§ **EXTRAIT PROPOSÉ**:
********

8 avril 2014 à 15 heures 30

ADDENDUM 1

La situation et les droits des minorités nationales traditionnelles

en Europe

Les interventions suivantes ont été communiquées au service de la séance pour publication au compte rendu par des orateurs qui, inscrits et présents en séance, n’ont pu être appelés à les prononcer faute de temps.

Mme BONET PEROT (Andorre) – En ce qui concerne la situation des langues régionales ou minoritaires, l'Andorre partage la préoccupation des différents organes du Conseil de l'Europe et soutient la protection de cet héritage culturel en tant qu'aspect menacé du patrimoine culturel européen, ainsi que la valeur de l'interculturel et du plurilinguisme. En ce sens, l'Andorre fait partie de la Convention culturelle européenne depuis 1995 et de la Convention sur la protection et la promotion de la diversité des expressions culturelles de l’Unesco depuis 2007.

La Commission européenne contre le racisme et l'intolérance (ECRI) a recommandé en diverses occasions au Gouvernement de l'Andorre l'adoption de la Convention-cadre pour la protection des minorités nationales et de la Charte européenne des langues régionales ou minoritaires.

Le Gouvernement de l'Andorre a réalisé une étude juridique de ces textes pour évaluer l'adéquation de leurs dispositions à l'ordre juridique andorran.

En premier lieu il faut souligner que l'ordre juridique andorran, et plus particulièrement la Constitution et le Code pénal, respecte les principes fondamentaux énoncés par la Convention-cadre et par la Charte.

Néanmoins, la spécificité de l'Etat andorran laisse sans objet l'application de ces deux conventions en Andorre.

Ainsi, pour ce qui est de la Charte européenne des langues régionales et minoritaires, l'article 1 définit l'expression « langues régionales ou minoritaires » comme s’appliquant aux langues pratiquées traditionnellement sur un territoire d'un Etat par des ressortissants de cet Etat qui constituent un groupe numériquement inférieur au reste de la population de l'Etat. Elles sont différentes de la langue officielle de cet Etat ; n'incluent ni les dialectes de la langue officielle de l'Etat ni les langues des migrants.

Le rapport explicatif du Conseil de l'Europe met en garde les Etats membres et souligne que « le but de la charte n'est pas d'apporter une réponse aux problèmes nés des phénomènes récents d'immigration qui aboutissent à l'existence de groupes pratiquant une langue étrangère dans le pays d'immigration ou parfois dans le pays d'origine en cas de retour ».

La charte couvre donc seulement des langues historiques, parlées depuis une longue période dans l'Etat en question.

La langue officielle en Andorre est le catalan. La population de l'Andorre s'est accrue à partir de la deuxième moitié du XXe siècle en passant de 35 460 habitants en 1980 à 84 484 habitants en 2008. Cette forte croissance provient essentiellement de l'immigration. Les vagues d'immigration ont en effet apporté de nouvelles langues dont l'espagnol, le français, le portugais et l'anglais. Cependant il n'existe pas, mis à part le catalan, d'autres langues parlées traditionnellement par les ressortissants andorrans.

********

§ **DONNÉES FOURNIES**:
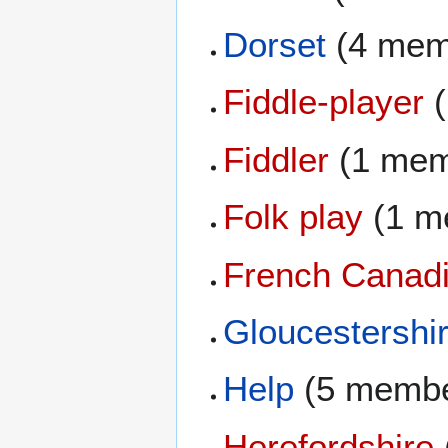
Dorset
(4 mem
Fiddle-player
(
Fiddler
(1 mem
Folk play
(1 m
French Canadi
Gloucestershi
Help
(5 membe
Herefordshire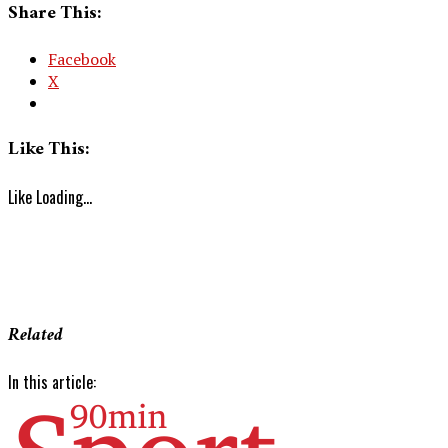
Share This:
Facebook
X
Like This:
Like
Loading...
Related
In this article: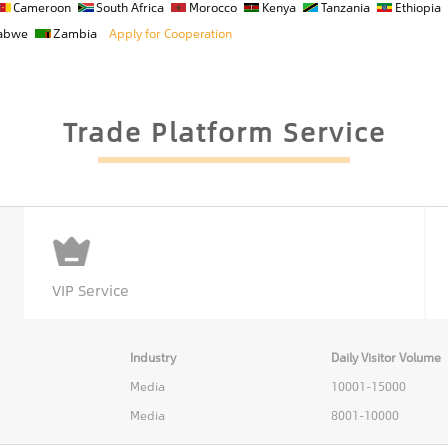
Cameroon
South Africa
Morocco
Kenya
Tanzania
Ethiopia
abwe
Zambia
Apply for Cooperation
Trade Platform Service
VIP Service
Industry
Daily Visitor Volume
Media
10001-15000
Media
8001-10000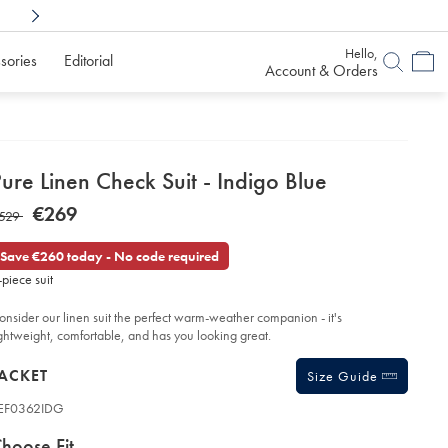
Shop Confidently With
6 Months To Decid
Hello,
sories
Editorial
Account & Orders
etails
ure Linen Check Suit - Indigo Blue
about
etails
tps://www.charlestyrwhitt.com/eu/en_NL/pure-
NOW
€269
AS
529
en-
product:
€269
eck-
529
t-
Save €260 today - No code required
-piece suit
digo-
ue/SEF62IDG.html?
urceCode=eurdefault
onsider our linen suit the perfect warm-weather companion - it's
ightweight, comfortable, and has you looking great.
roducts
ACKET
Size Guide
EF0362IDG
ariations
roduct
hoose Fit
ode: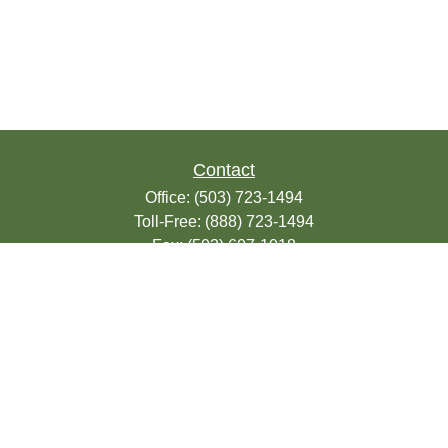
Contact
Office:
(503) 723-1494
Toll-Free:
(888) 723-1494
Fax:
(503) 607-1018
9200 SE Sunnybrook Blvd
Suite 220
Clackamas,
OR
97015
info@seasonsfinancialonline.com
LPL
Financial Form CRS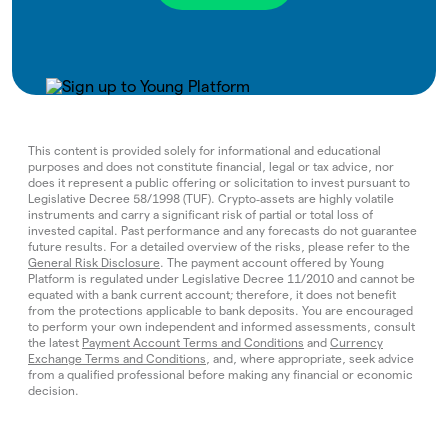
This content is provided solely for informational and educational
purposes and does not constitute financial, legal or tax advice, nor
does it represent a public offering or solicitation to invest pursuant to
Legislative Decree 58/1998 (TUF). Crypto‑assets are highly volatile
instruments and carry a significant risk of partial or total loss of
invested capital. Past performance and any forecasts do not guarantee
future results. For a detailed overview of the risks, please refer to the
General Risk Disclosure
. The payment account offered by Young
Platform is regulated under Legislative Decree 11/2010 and cannot be
equated with a bank current account; therefore, it does not benefit
from the protections applicable to bank deposits. You are encouraged
to perform your own independent and informed assessments, consult
the latest
Payment Account Terms and Conditions
and
Currency
Exchange Terms and Conditions
, and, where appropriate, seek advice
from a qualified professional before making any financial or economic
decision.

********

§ **QUESTIONS D'ÉTUDE**:
1. Relevez dans l'extrait proposé toutes les langues que les vagues d'immigration ont apportées en Andorre.
2. Citez le passage de l'extrait proposé qui commence aux mots « La situation et » et s'arrête après les mots « l’Unesco depuis 2007. ».

§ **CORRIGÉ DÉTAILLÉ**:
1. L'espagnol, le français, le portugais et l'anglais.

2.
La situation et les droits des minorités nationales traditionnelles

en Europe

Les interventions suivantes ont été communiquées au service de la séance pour publication au compte rendu par des orateurs qui, inscrits et présents en séance, n’ont pu être appelés à les prononcer faute de temps.

Mme BONET PEROT (Andorre) – En ce qui concerne la situation des langues régionales ou minoritaires, l'Andorre partage la préoccupation des différents organes du Conseil de l'Europe et soutient la protection de cet héritage culturel en tant qu'aspect menacé du patrimoine culturel européen, ainsi que la valeur de l'interculturel et du plurilinguisme. En ce sens, l'Andorre fait partie de la Convention culturelle européenne depuis 1995 et de la Convention sur la protection et la promotion de la diversité des expressions culturelles de l’Unesco depuis 2007.